### Текст документа ###

Read the book: «Записки члена Государственной думы. Воспоминания. 1905-1928»

Font:

© ФКУ «Государственный архив РФ», 2016

© Соловьев К. А., вступ. ст., коммент., 2016

© Оформление. ООО «Кучково поле», 2016

Депутат Еропкин и его воспоминания

Sic transit gloria mundi!1 К 1 марта 1917 года туман думской монархии рассеялся, а вместе с ним ушли в неизвестность герои газетных репортажей последних десяти лет – народные представители, и среди них Аполлон Васильевич Еропкин.

Он родился 3 декабря 1865 года в семье рязанских помещиков средней руки. Родовое имение Еропкиных Кораблино – это 385 десятин земли, просторный дом, огромный сад, экипажи, лошади – иными словами, дворянское гнездо, не приносившее больших доходов, но неизменно поддерживавшее связь времен и поколений. В 1886 году А. В. Еропкин окончил рязанскую гимназию, а в 1890 году – юридический факультет Московского университета. В дальнейшем судьба уготовила ему место на государственной службе, в канцеляриях. В 1890–1893 годах А. В. Еропкин – чиновник особых поручений Рязанской казенной палаты, с 1893 года ее податной инспектор, а с 1899 года начальник отделения. В 1903 году он был приглашен в Департамент окладных сборов Министерства финансов для разработки Положения о государственном промысловом налоге2. Этим торным путем А. В. Еропкин мог бы идти и дальше, если бы не революционные события 1905 года, которые землевладельцы Рязанской губернии ощутили в полной мере. И хотя имение Еропкина не пострадало, он тогда предпочел избавиться от значительной части своих владений, продав около половины земель крестьянам3.

Еропкин ушел с головой в политическую жизнь, готовясь к будущим выборам в Государственную думу. В Рязани образовался политический кружок, в который кроме Еропкина вошли князь Н. С. Волконский, присяжные поверенные Н. И. Родзевич и С. С. Климов. Впоследствии эта группа присоединится к «Союзу 17 октября», став основой рязанского отдела партии октябристов4. При этом А. В. Еропкин показал себя незаурядным публицистом. Он сотрудничал в ведущих журналах России: «Вестнике Европы», «Русской мысли», «Народном хозяйстве» и т. д.5 Отличительная черта Еропкина как политического мыслителя и оратора – отсутствие какого-либо страха сказать то, что явно диссонировало с общественным мнением и настроениями аудитории.

### Исходные данные ###

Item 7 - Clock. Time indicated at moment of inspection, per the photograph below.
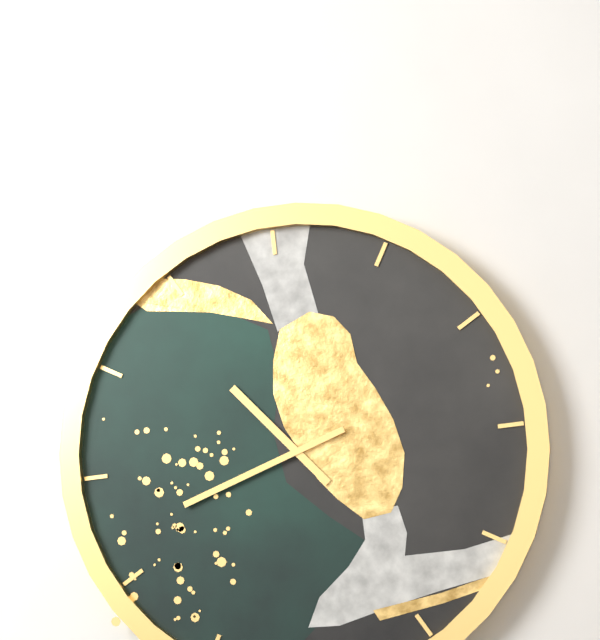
10:42
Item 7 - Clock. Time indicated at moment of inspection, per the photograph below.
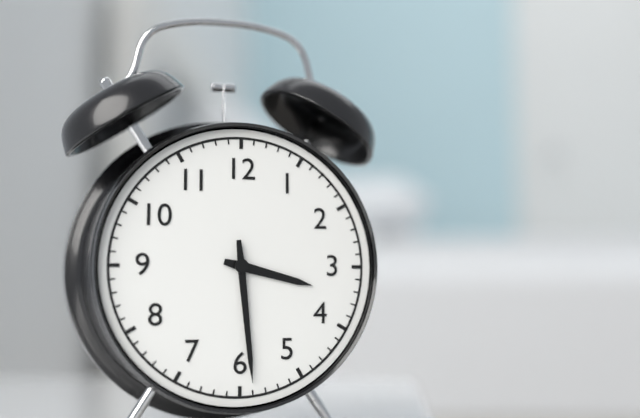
3:29
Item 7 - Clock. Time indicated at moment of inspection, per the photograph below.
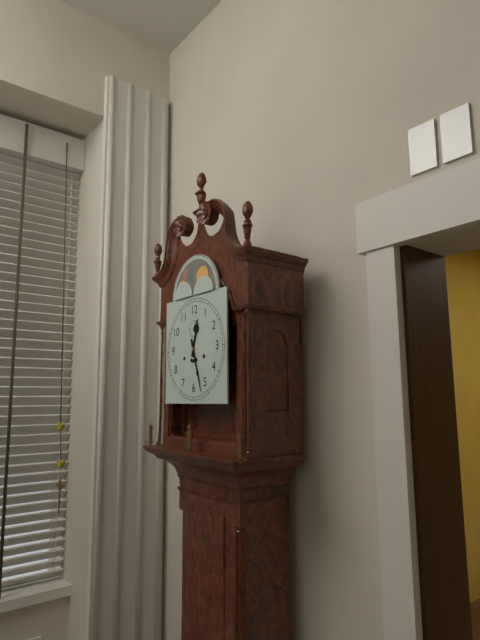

###

▸ **Части упражнения**
a. Оформите все записи о часах как JSON-список строк, где каждой строке записей соответствует своя строка списка, а пустые строки пропущены. Картинки в ответ не включайте.
b. Подхватите текст о депутате Еропкине и напишите его продолжение, начиная сразу после последнего предложения.

▸ **Ожидаемые ответы**
a.
[
  "Item 7 - Clock. Time indicated at moment of inspection, per the photograph below.",
  "10:42",
  "Item 7 - Clock. Time indicated at moment of inspection, per the photograph below.",
  "3:29",
  "Item 7 - Clock. Time indicated at moment of inspection, per the photograph below."
]

b.
Так, в 1905 году во время споров о вероятной системе выборов в Государственную думу он высказывал свое жесткое неприятие известной четыреххвостки: всеобщего, равного, прямого и тайного голосования. Он был убежден, что выборы в России не могут быть прямыми, так как это обеспечило бы тотальное доминирование крестьянства в представительном собрании. По мнению Еропкина, такое положение было чревато негативными последствиями. В таком случае не учитывались бы интересы ничтожно малых по сравнению с крестьянством групп, несмотря на то, что эти группы были как раз наиболее подготовленными к государственной деятельности. А. В. Еропкин предлагал ядро будущей Думы формировать из представителей земских собраний, конечно, при условии предварительного преобразования самого земства6. Эта точка зрения тем более естественна и органична, что «Союз 17 октября» часто именовали земской партией. Действительно, основу руководства объединения составляли председатели земских управ и предводители дворянства, кровно связанные с идеей упрочения положения органов местного самоуправления. «Отнимите у деревни земского учителя, земского доктора, земскую акушерку, земского агронома, земского ветеринара, какие же правительственные силы останутся в деревне? Урядник и сиделец винной лавки», – утверждал А. В. Еропкин на заседании Центрального комитета «Союза 17 октября» 19 января 1914 года7.

Однако правительство рассчитывало на крестьянство, ожидая, что оно пошлет в депутаты славянофилов и монархистов. По словам Еропкина, в избирательных собраниях все «тонуло в крестьянах». Рязанским либералам пришлось немало потрудиться, чтобы переманить одного из них на свою сторону, дабы и «господа» (в их числе и Еропкин) могли оказаться в Думе. Однако в I Государственной думе малочисленной группе октябристов, находившейся на периферии политических событий, оставалось лишь ждать неизбежного роспуска народного представительства8.

8 июля 1906 года Государственная дума была распущена, премьер-министром стал П. А. Столыпин, деятельность которого тесно переплелась с судьбой «Союза 17 октября». И по его «вине» 12 августа 1906 года могло бы стать последней датой в биографии А. В. Еропкина. На тот день бывшему депутату был назначен прием у председателя Совета министров. Перед тем как отправиться на Аптекарский остров к Столыпину, Еропкин заехал к товарищу министра финансов Н. Н. Покровскому, который и задержал гостя, невольно оказав тому большую услугу. В противном случае А. В. Еропкин мог бы оказаться среди 27 убитых или 32 раненых, сидевших в приемной премьера и пострадавших в результате террористического акта, направленного против Столыпина. Пароходик с Еропкиным лишь подходил к Аптекарскому острову, когда раздался оглушительный взрыв9.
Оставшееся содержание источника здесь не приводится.